─── TEXTO FORNECIDO ───

O que o motivou a trabalhar com realidades como o tráfico e a exploração infantil do Senegal e da Guiné?

O poder muito particular que a fotografia tem no que trata a constituir testemunho e prova. Percebi que uma das desculpas para a falta de resolução deste problema era precisamente a falta de prova. Sendo eu fotojornalista tornou-se evidente tanto a nível profissional como pessoal que eu teria de arriscar para conseguir obter essa prova, eventualmente criar os documentos que permitissem originar discussão e por consequência ajudar a gerar medidas que enfrentassem este problema.

Realizou a reportagem Talibés, Escravos dos Tempos Modernos. Como é que se processou este trabalho?

─── TRECHOS DOS DADOS ───

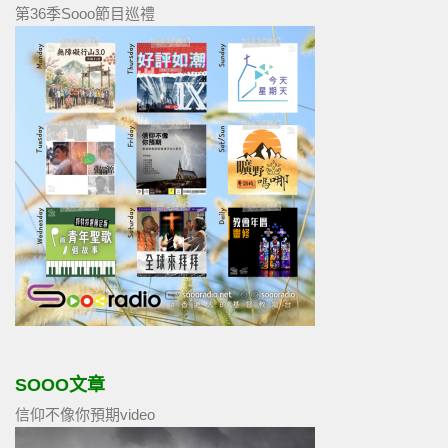
第36季Sooo節目巡禮
SOOO文章
信仰不像你預期video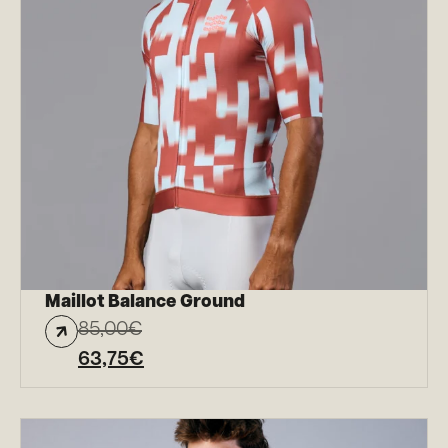
Maillot Balance Ground
85,00
€
63,75
€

───

Prossiga a entrevista sobre a exploração infantil no Senegal e na Guiné a partir da última frase mostrada.

Eu tive conhecimento do desaparecimento de crianças guineenses quando estava na Guiné-Bissau em 2009. Passados alguns anos e depois de ter acumulado experiência profissional através da realização de outros projetos pessoais decidi começar a investigar o que se passava. Quando descobri a subversão da tradição Talibé no Senegal comecei a construir uma rede de contactos que me permitiu o acesso a esta realidade. A reportagem conta a história de milhares de rapazes entre os 5 e os 17 anos de idade que são forçados a mendigar nas ruas senegalesas pelos seus falsos professores corânicos. É um problema que atravessa fronteiras e que não está no fluxo noticioso diário das nossas vidas. São mais de 50mil crianças nesta situação. Sofrem agressões físicas, são violadas e por vezes assassinadas numa sociedade que muitas vezes as ignora.

Em 2016, após ter recebido o prémio Temas Contemporâneos do World Press Photo e denunciado assim, a situação trágica das crianças senegalesas, considera que deu um passo muito importante, que contribuiu para um melhor futuro destas crianças?

Creio que sim. O World Press Photo apesar de não passar de um prémio de fotografia tem uma audiência muito grande, por ser o prémio maior do fotojornalismo acaba também por criar uma pressão direta e indireta sobre os assuntos que distingue.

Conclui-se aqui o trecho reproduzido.